Brad Hooker, UC Davis
Students, reconnect with campus before summer is over! Grab your camera or smartphone and make a short video on UC research related to food security. Share your campus story in the World Food Day Video Challenge and win up to $1,000.
We’re crowdsourcing your knowledge and skills to bring deeper meaning and impact to the top-notch research happening across campuses.
When it comes to food challenges, big hurdles lie ahead. Even with recent progress, the numbers can be daunting: an estimated 3 billion people are still affected by malnutrition — ranging from undernutrition to obesity and micronutrient deficiency. This while climates are changing wildly, and the global population will soon add another 2 billion people.
Yet these big challenges are being met with big solutions from a big research system: the University of California. The broad array of research tackling these global numbers is what the World Food Center at UC Davis aims to highlight on the international stage through the Video Challenge. Building this awareness shows how the UC campuses and students are together taking on this generation’s greatest challenge.
How to share your story
Students of all levels enrolled at a UC campus for the fall 2016 quarter can submit videos — three minutes or less. The stories must cover UC research or research programs related to the second goal of the United Nations Sustainable Development Goals, to “end hunger, achieve food security and improved nutrition, and promote sustainable agriculture.”
Students are encouraged to pool their research knowledge and creative talents into diverse teams to maximize video quality, while enriching the content and maintaining scientific accuracy. Videos can be submitted until Sept. 7, 2016.
Prizes and recognition
A diverse panel of non-UC judges will pick the top videos. Along with the cash prize, first place will include a trip (for up to three team members) to the World Food Prize International Symposium in October, where the World Food Center will host a UC Davis-led panel discussion on nutrition and food security.
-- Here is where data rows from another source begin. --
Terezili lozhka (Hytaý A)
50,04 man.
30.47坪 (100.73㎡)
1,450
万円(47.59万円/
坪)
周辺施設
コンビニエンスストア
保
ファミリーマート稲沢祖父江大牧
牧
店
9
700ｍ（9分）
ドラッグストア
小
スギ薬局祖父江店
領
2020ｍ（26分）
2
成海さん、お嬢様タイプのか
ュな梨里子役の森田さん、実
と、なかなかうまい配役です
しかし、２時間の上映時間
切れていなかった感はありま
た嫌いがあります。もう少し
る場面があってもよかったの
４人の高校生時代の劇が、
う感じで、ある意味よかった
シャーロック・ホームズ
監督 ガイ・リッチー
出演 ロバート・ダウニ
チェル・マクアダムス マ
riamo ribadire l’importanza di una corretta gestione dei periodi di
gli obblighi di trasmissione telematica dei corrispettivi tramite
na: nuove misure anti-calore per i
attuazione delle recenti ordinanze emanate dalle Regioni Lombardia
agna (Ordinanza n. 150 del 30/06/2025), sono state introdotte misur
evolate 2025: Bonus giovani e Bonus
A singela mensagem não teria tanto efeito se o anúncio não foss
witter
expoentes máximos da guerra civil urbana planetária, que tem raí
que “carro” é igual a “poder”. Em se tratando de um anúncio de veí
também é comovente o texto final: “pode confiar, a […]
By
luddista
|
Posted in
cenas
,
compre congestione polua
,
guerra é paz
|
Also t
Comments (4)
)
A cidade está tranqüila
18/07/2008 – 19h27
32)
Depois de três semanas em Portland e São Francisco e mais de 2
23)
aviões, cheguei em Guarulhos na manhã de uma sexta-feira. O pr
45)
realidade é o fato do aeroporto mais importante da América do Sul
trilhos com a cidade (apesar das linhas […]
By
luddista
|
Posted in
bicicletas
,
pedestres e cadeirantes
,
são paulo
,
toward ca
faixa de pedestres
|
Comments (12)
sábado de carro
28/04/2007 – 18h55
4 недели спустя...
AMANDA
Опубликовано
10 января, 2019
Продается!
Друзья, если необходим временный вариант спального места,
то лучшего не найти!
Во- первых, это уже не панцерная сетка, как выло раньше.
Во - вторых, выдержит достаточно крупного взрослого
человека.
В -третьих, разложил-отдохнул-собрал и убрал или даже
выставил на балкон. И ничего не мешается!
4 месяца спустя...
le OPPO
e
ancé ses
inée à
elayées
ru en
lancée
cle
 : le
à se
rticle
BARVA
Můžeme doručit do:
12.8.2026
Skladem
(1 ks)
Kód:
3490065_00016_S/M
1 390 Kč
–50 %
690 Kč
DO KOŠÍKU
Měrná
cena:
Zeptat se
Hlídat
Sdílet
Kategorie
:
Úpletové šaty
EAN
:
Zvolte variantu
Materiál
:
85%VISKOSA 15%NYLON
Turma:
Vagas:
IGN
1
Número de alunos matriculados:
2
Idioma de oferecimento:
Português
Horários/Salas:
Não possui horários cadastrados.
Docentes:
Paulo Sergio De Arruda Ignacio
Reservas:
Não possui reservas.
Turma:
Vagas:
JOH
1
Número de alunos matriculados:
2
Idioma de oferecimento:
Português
The symposium, called the Borlaug Dialogue, is the most prestigious gathering in food and agriculture.
Second-place winners will receive $500. All of the top five videos will be showcased during a UC Davis lecture on Oct. 10 by World Food Prize laureate Catherine Bertini. The event, which is in honor of World Food Day, will be professionally live-streamed.
The UC Global Food Initiative is sponsoring the prizes, while the Nutrition Policy Institute at the UC Division of Agriculture and Natural Resources is a partner in organizing the competition.
The ‘World Food’ global connection
World Food Day began as a way to recognize the founding of the United Nations’ Food and Agriculture Organization in 1945. Today it is celebrated internationally on Oct. 16 as a way to take collective action against hunger.
Though similar in name, the unrelated World Food Prize annually recognizes individuals who have advanced “the quality, quantity or availability of food in the world.” The prize itself was announced in June, while the symposium is in October.
The World Food Center, meanwhile, was launched as a way to lift UC Davis to the global spotlight as the top research university in food. It is bridging in new and transformational ways food research areas like agriculture, nutrition, veterinary medicine, public policy and many others. Through strategic initiatives, the center is magnifying UC Davis excellence for a greater impact on society and the planet's food systems.